Digital Twin technology with SpaceIQ and Revit

Autodesk Revit and a connection to a SpaceIQ application running on an iPhone. (Image: Autodesk)

iOFFICE + SpaceIQ (merged companies as of this year) offer tools for building owners that span the gamut from “workplace” or employee experience, to facilities management, to real estate management software systems. With over 10,000 customers globally, the two combined companies possess millions of data points that can serve as a starting basis for how Autodesk can strategically align data with their pre-design and digital twins software systems.

“There is already some integration of data today,” says Mangon, “but it is mostly going from design and construction into that space. Most of the time, it is 2D drawings or text data. It brings value, but it only scratches the surface of what can be done.”

Digital Twins

So as we look at how “closing the loop” means taking data from operations and maintenance and generating rich information that can inform decision-making, Mangon says that for Autodesk, the centerpiece technology is digital twins. And their digital twins’ technology platform is Autodesk Tandem.

“Historically, we build tools for architects, designers, and engineers—like AutoCAD and Revit and Civil3D,” he says. “Then we brought to market tools for construction companies. However, Tandem was built for owners. We had never before built a tool for owners from the owner’s perspective.”



They don’t care about clash detection or on-site logistics. So they need a tool for them.

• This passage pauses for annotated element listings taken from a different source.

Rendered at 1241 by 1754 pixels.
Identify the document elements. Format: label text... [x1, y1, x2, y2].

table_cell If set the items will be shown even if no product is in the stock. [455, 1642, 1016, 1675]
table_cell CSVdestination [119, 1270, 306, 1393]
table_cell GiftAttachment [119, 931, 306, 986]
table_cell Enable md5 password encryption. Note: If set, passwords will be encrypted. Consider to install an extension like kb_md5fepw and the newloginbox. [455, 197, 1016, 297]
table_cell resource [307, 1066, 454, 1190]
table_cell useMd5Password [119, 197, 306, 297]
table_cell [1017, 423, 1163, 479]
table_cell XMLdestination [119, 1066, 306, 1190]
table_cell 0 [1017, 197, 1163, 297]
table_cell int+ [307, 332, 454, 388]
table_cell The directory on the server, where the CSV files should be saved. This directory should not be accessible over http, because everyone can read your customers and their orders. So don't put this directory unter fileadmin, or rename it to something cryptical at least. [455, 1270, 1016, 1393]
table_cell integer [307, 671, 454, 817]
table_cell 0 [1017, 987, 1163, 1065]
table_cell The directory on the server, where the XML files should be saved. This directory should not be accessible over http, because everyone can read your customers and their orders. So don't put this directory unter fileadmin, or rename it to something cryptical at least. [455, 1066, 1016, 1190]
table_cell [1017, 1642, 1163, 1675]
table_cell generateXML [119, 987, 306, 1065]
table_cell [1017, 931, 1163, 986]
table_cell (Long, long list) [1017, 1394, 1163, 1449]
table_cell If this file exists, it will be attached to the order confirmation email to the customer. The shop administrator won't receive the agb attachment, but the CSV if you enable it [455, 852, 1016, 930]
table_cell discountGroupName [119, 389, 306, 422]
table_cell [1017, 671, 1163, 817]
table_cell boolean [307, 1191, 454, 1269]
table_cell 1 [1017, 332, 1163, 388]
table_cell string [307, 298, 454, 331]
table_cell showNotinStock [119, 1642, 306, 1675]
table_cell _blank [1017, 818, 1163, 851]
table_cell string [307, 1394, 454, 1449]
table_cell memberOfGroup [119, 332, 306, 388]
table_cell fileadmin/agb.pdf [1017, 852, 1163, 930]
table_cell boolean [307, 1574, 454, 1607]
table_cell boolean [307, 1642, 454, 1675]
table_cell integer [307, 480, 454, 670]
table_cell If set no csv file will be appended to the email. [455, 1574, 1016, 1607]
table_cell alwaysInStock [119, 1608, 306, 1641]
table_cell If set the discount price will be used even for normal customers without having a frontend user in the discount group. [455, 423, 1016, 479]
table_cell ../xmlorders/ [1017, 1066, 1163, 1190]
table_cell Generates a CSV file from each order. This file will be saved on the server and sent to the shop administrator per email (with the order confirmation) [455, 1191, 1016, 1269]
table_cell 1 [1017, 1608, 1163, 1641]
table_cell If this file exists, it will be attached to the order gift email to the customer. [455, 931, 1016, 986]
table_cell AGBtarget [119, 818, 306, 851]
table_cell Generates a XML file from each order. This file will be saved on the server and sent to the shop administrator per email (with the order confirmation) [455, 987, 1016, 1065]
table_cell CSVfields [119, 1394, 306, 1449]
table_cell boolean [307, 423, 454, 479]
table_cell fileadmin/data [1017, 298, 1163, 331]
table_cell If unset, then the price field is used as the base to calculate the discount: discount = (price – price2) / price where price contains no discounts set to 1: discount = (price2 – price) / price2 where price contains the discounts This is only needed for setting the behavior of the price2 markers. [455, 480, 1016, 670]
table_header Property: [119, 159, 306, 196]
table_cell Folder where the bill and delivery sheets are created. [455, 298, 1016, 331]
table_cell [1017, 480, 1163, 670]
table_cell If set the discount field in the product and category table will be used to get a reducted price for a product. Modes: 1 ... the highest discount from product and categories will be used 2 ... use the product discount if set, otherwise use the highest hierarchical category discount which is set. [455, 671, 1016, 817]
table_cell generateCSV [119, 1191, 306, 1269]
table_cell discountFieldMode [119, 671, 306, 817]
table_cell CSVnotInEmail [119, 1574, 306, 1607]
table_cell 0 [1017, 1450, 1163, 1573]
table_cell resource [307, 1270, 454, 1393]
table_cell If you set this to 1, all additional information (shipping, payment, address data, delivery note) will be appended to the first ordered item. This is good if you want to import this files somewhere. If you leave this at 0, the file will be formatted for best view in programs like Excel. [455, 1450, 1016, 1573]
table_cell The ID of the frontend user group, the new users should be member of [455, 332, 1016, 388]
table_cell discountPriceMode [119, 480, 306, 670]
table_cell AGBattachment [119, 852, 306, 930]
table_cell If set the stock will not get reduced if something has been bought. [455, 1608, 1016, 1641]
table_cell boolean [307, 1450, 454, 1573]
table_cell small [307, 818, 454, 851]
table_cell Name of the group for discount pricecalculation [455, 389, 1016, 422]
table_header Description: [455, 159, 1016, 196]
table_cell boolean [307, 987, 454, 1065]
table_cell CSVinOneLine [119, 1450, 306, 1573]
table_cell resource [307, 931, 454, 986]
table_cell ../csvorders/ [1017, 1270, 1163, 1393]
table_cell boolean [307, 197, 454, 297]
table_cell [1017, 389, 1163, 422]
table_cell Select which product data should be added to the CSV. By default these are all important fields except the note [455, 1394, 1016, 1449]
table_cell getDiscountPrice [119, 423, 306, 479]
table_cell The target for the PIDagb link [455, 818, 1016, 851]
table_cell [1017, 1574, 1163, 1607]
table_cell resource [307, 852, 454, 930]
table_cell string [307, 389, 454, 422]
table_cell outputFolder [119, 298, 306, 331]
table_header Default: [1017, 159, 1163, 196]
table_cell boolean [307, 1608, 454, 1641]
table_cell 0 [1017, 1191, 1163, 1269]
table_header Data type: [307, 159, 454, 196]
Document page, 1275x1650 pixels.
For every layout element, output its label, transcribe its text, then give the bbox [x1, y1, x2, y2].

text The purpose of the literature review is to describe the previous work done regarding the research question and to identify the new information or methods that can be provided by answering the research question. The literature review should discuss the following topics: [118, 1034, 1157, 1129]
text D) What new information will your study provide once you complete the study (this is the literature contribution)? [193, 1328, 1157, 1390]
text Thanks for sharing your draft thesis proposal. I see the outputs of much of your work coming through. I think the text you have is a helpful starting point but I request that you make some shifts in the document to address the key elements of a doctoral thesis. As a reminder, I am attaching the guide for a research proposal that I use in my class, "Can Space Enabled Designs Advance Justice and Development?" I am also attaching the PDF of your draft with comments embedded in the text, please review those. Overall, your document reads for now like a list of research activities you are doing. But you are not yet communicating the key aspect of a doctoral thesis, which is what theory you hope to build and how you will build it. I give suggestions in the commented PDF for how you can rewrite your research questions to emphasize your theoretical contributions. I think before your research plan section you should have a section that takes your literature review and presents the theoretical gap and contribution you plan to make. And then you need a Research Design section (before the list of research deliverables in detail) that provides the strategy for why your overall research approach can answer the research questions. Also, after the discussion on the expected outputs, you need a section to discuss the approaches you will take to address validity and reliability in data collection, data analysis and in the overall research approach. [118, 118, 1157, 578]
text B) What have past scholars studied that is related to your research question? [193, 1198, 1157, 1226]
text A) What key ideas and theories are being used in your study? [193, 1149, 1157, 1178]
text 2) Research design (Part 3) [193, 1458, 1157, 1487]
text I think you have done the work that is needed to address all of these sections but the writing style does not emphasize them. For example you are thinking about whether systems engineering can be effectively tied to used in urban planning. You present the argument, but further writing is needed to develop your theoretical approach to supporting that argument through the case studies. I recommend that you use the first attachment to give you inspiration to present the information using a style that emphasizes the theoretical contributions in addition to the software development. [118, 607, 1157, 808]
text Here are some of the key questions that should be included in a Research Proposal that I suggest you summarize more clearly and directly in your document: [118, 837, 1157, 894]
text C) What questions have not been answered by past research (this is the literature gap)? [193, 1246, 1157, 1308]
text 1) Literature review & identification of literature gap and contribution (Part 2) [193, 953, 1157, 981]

He explains that one key thing owners do is “capital planning,” and Spacemaker is in that area and helps serve that function. He says that owners during the capital planning phase want to interact with the architect and the construction company and get what they need, but they have trouble getting it. “They don’t care about clash detection or on-site logistics. So they need a tool for them.”

“So the goal is—just like a construction company delivers a physical asset—Tandem delivers a digital asset,” says Mangon. He notes that owners don’t embrace BIM more because they never get what they want. Tandem is designed to give them exactly what they want.

With Autodesk Tandem at the center of the digital twin deliverable to owners, Autodesk can now connect other software systems such as Innovyze, Spacemaker, and the solutions from iOFFICE + SpaceIQ, bringing data full circle in the design-build-operate lifecycle.

The End Goal

Nicolas Mangon is ending the conversation by talking about different levels of digital maturity. From the owner’s side of things, the more sophisticated owners of the world, like Microsoft, are 100 percent BIM-centric with operations and maintenance. “That said, a large majority of the world continues to use 2D plan views in operations. So we can streamline this operation of getting data from Revit and AutoCAD into Tandem and tools like SpaceIQ,” he said. “We need to have different steps for different folks as we move customers from 2D to BIM and from BIM to the cloud.” The end goal is closing the feedback loop, and there will be different ways to get there.